— INSTRUCTION —
Could you copy out the material below with "guitar tablature" swapped for "bass tablature" and nothing else changed, leaving out the pictures?

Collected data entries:
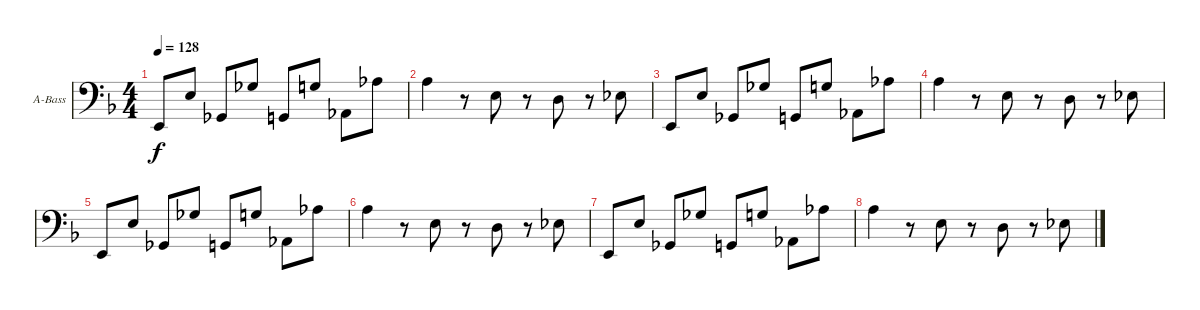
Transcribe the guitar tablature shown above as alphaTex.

\defaultSystemsLayout 4
\bracketExtendMode groupsimilarinstruments
\firstSystemTrackNameOrientation horizontal
\otherSystemsTrackNameOrientation horizontal
\track ("Acoustic Bass" "A-Bass") {instrument acousticbass}
\staff {score}
\tuning (G2 D2 A1 E1)
\ts (4 4)
\tempo 128
\clef f4
\ks f
0.4.8{dy f} 2.2.8 2.4.8 4.2.8 3.4.8 5.2.8 4.4.8 6.2.8 |
7.2.4 r.8 7.3.8 r.8 5.3.8 r.8 6.3.8 |
0.4.8 2.2.8 2.4.8 4.2.8 3.4.8 5.2.8 4.4.8 6.2.8 |
7.2.4 r.8 7.3.8 r.8 5.3.8 r.8 6.3.8 |
0.4.8 2.2.8 2.4.8 4.2.8 3.4.8 5.2.8 4.4.8 6.2.8 |
7.2.4 r.8 7.3.8 r.8 5.3.8 r.8 6.3.8 |
0.4.8 2.2.8 2.4.8 4.2.8 3.4.8 5.2.8 4.4.8 6.2.8 |
7.2.4 r.8 7.3.8 r.8 5.3.8 r.8 6.3.8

— EXERCISE OUTPUT —
Transcribe the bass tablature shown above as alphaTex.

\defaultSystemsLayout 4
\bracketExtendMode groupsimilarinstruments
\firstSystemTrackNameOrientation horizontal
\otherSystemsTrackNameOrientation horizontal
\track ("Acoustic Bass" "A-Bass") {instrument acousticbass}
\staff {score}
\tuning (G2 D2 A1 E1)
\ts (4 4)
\tempo 128
\clef f4
\ks f
0.4.8{dy f} 2.2.8 2.4.8 4.2.8 3.4.8 5.2.8 4.4.8 6.2.8 |
7.2.4 r.8 7.3.8 r.8 5.3.8 r.8 6.3.8 |
0.4.8 2.2.8 2.4.8 4.2.8 3.4.8 5.2.8 4.4.8 6.2.8 |
7.2.4 r.8 7.3.8 r.8 5.3.8 r.8 6.3.8 |
0.4.8 2.2.8 2.4.8 4.2.8 3.4.8 5.2.8 4.4.8 6.2.8 |
7.2.4 r.8 7.3.8 r.8 5.3.8 r.8 6.3.8 |
0.4.8 2.2.8 2.4.8 4.2.8 3.4.8 5.2.8 4.4.8 6.2.8 |
7.2.4 r.8 7.3.8 r.8 5.3.8 r.8 6.3.8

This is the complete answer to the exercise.